Peter Sutherland

Presentations:

Industrial Power System Grounding

Proper grounding is essential for the safe and reliable operation of electric power systems. There are several areas of grounding which must be considered: system grounding, equipment grounding, static and lightning protection grounding. System grounding is grounding of the electrical distribution system considered downstream of a transformer or generator. There are several types of system grounding: ungrounded, solidly grounded, high and low resistance grounded, inductive and resonant grounding. System grounding must be coupled to ground fault protection systems. Equipment grounding is grounding of the metal frames of equipment such as switchgear, panelboards, motors and generators. This routes any ground fault currents to back to the source. Static charges can accumulate on conductive parts which should be discharged. Lightning strikes can result in large currents which must be safely led to ground.

Commissioning & Periodic Maintenance of Microprocessor Based Protection Relay in Industrial Facilities

The first relays were Electromechanical (EM): machines with moving parts actuated by coils connected to current and voltage sources. These required regular testing, adjustments and maintenance to ensure continued functioning. Relays contained bearings, springs, fixed and movable contacts, rotating disks, air gaps, permanent magnets and other components. Static Relays containing analog and digital discrete electronic components and small ICs similarly required testing and adjustments but less maintenance. Relays have become Intelligent Electronic Devices (IEDs) in power systems, doing much more than protection. Microprocessor Relays use Digital Signal Processing and Protection Algorithms have no adjustments. What does test and maintenance mean, and when is it required?

Motor Starting Studies

Motor Starting Studies (based on IEEE Std 3002.7™-2018) This presentation will cover the calculations necessary for analyzing the starting of a large induction or synchronous motor on a three-phase power system. A motor which is large in proportion to the power system which feeds it, in terms of the capabilities of generators, transformers, and feeders, will impose stresses on the system such as over-currents and under-voltages. Depending upon the characteristics of the motor, it may stall and not accelerate, or may accelerate too slowly and overheat, causing damage to the motor. A motor starting study will include a time-domain analysis of the motor acceleration based upon its published curves, in conjunction with load-flow and perhaps transient stability analysis of the supplying power system. A motor starting study may also be needed to properly determine protection settings for the motor protective relay.

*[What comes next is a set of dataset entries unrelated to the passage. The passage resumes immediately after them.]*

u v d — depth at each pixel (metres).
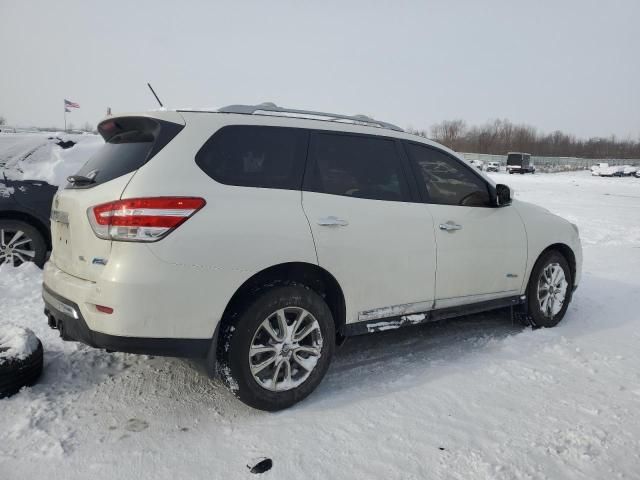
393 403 3.24
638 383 3.59
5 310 4.75
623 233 11.23
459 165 4.23
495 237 4.26
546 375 3.68
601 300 5.86
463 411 3.15
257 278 3.05
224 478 2.47
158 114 3.10
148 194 2.75
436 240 3.84
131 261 2.70
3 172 5.72
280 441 2.79
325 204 3.32
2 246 5.73
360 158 3.63
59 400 3.16
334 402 3.25
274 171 3.22
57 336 4.17
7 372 3.12
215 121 3.12
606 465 2.62
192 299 2.79
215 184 2.96
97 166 3.23
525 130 96.50
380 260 3.51
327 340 3.28
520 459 2.65
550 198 21.53
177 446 2.72
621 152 94.62
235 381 2.97
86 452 2.64
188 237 2.77
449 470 2.55
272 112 3.43
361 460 2.63
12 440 2.71
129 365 3.69
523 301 4.63
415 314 3.82
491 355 4.07
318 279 3.35
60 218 3.22
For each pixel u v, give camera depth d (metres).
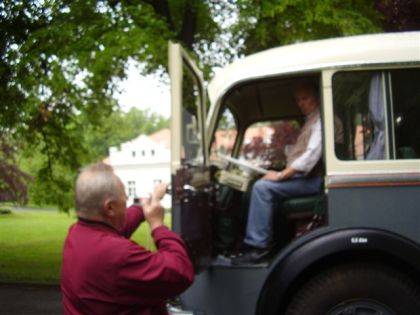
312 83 5.05
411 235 4.37
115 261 2.52
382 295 4.38
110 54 8.56
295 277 4.32
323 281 4.43
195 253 4.24
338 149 4.50
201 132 5.10
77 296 2.54
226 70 4.96
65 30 8.62
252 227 4.79
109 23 9.05
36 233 22.69
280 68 4.67
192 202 4.36
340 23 9.42
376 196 4.41
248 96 5.99
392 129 4.55
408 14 10.09
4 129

Stability Studies for Industrial Power Systems

A stability analysis provides the time response of a system of rotating machines due to a system disturbance. A stability analysis for a system with local generation is required in several circumstances. Such as: Large motors pull out of step or stall on impact loads. New generation is added to the system. A loss of generation causes a system shutdown. Heavy loading of the generator causes it to pull out of step. A short circuit is not cleared promptly. A tie breaker or line opening event causes system separation.

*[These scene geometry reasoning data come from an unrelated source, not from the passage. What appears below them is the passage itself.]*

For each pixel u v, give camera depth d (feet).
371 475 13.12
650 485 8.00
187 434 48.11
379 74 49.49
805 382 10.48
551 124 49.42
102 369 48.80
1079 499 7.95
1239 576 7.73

The information supplied by a stability study includes: Whether the system relaying will clear a fault before a generator or synchronous motor pulls out of step. The response of the system voltage after a disturbance such as faults or motor starting. The response of the system frequency due to loss of a utility tie for calculating underfrequency relay settings. The amount of load to be shed after an underfrequency relay operation. The generator’s ability to pick up or reject load. Whether motors and generators will remain in step when major ties are opened. The loading and excitation levels of generators to improve the stability limit.